Lung Cancer Screenings Not Seen to Cause Undue Stress or Anxiety

Lung cancer screening does not cause undue stress, according to a clinical trial conducted by researchers in the United Kingdom.

The study is important because it can help shape policy decisions about implementing screening for people at high risk, as well as possibly reducing deaths caused by lung cancer.

“With the UK’s five-year survival rate for lung cancer being lower than many other countries with comparable healthcare systems, it is important that we do more to introduce early detection strategies that help to ensure treatment is delivered before patients present at an advanced stage of the disease,” Dr. Katherine Brain of Cardiff University, and the leader of the trial, said in a news release.

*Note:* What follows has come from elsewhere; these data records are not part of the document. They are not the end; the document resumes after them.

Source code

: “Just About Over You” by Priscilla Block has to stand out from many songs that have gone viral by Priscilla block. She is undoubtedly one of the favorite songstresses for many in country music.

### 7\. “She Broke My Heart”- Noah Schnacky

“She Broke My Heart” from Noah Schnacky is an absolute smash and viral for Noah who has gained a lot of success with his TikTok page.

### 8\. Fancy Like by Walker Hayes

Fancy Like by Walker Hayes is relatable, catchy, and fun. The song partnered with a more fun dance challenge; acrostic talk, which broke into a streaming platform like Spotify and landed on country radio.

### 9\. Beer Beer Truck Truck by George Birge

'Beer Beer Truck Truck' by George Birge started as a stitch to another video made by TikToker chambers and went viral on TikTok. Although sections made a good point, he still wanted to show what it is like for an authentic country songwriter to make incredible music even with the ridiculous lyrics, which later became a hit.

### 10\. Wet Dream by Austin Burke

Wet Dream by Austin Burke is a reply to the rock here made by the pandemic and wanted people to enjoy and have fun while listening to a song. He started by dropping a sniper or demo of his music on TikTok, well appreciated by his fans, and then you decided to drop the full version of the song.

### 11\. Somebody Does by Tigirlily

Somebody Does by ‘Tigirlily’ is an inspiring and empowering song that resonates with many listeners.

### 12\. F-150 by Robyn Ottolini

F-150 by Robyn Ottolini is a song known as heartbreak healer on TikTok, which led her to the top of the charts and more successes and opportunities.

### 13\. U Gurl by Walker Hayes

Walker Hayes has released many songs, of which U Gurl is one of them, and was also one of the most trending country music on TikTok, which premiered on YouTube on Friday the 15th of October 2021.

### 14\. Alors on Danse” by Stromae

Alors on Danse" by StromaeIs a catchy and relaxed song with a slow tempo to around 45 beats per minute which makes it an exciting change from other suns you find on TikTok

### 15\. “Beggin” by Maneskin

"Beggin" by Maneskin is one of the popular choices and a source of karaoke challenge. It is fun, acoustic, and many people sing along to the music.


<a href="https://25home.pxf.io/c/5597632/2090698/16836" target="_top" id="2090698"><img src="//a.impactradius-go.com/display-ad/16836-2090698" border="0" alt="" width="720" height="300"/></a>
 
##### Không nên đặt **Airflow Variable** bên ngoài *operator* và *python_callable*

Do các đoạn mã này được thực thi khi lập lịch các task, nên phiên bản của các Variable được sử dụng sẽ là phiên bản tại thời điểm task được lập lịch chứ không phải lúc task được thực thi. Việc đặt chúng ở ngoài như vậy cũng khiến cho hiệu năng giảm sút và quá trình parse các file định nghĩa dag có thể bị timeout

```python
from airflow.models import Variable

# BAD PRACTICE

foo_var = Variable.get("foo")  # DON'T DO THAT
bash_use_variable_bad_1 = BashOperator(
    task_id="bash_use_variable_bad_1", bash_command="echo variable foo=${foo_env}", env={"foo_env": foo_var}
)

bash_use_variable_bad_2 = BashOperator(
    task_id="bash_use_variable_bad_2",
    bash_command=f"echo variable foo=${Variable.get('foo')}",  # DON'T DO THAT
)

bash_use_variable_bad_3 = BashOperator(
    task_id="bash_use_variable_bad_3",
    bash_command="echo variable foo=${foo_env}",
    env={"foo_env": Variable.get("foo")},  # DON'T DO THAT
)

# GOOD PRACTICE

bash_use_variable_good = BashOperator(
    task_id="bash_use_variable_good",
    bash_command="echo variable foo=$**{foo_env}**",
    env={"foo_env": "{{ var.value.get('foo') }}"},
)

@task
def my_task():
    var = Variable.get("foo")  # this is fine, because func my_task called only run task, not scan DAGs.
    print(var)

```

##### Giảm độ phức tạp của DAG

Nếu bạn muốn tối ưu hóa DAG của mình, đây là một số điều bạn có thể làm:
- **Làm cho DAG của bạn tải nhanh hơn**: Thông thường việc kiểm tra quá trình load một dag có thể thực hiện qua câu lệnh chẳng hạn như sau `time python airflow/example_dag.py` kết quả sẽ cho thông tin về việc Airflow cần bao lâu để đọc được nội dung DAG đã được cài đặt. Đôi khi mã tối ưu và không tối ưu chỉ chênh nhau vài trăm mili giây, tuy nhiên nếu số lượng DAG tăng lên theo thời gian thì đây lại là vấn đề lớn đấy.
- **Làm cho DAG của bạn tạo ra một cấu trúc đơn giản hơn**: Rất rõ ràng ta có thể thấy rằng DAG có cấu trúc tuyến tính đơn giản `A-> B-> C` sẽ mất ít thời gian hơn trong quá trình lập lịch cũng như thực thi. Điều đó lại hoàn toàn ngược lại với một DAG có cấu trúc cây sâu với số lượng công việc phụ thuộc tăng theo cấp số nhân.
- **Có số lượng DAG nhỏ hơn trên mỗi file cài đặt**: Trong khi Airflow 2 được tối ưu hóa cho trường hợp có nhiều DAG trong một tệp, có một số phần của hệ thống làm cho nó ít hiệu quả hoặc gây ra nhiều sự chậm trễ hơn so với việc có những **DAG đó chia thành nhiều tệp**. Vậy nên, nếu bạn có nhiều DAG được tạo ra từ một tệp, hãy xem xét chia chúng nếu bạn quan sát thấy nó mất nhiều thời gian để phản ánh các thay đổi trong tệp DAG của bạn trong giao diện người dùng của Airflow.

The UK Lung cancer screening trial (UKLS) recruited more than 4,000 people, ages 50–75, who were at high risk of developing lung cancer. The researchers randomly divided the participants into two groups: one group received an X-ray computed tomography, also known as CT scan, while the other did not.

The emotional response of the participants to the scan was assessed using a questionnaire, both two weeks and two years later, to assess cancer distress, anxiety, depression, and decision satisfaction.

Results showed that the CT scan did not cause unnecessary anxiety and had no long-term negative psychosocial impact. When the researchers analyzed the results in more detail, they saw that participants who needed to have a repeat scan had slightly higher cancer distress, but this was temporary.

In terms of decision satisfaction, participants from the group that did not receive a scan were generally more dissatisfied with their decision to take part in the trial than those who did receive the scan.

Cancer distress was seen to be higher in women, participants under age 65, current smokers, and those with lung cancer experience.

The researchers concluded that CT lung cancer screening is “an excellent tool for catching lung cancer earlier when there is a better chance of survival.”

Results of the trial were published in an article titled “Long-term psychosocial outcomes of low-dose CT screening: results of the UK Lung Cancer Screening randomised controlled trial” in the scientific journal Thorax.

Lung cancer is the leading cause of cancer-related death in the U.K., killing nearly 40,000 people annually. Late diagnosis dramatically reduces the number of treatment options available for these patients.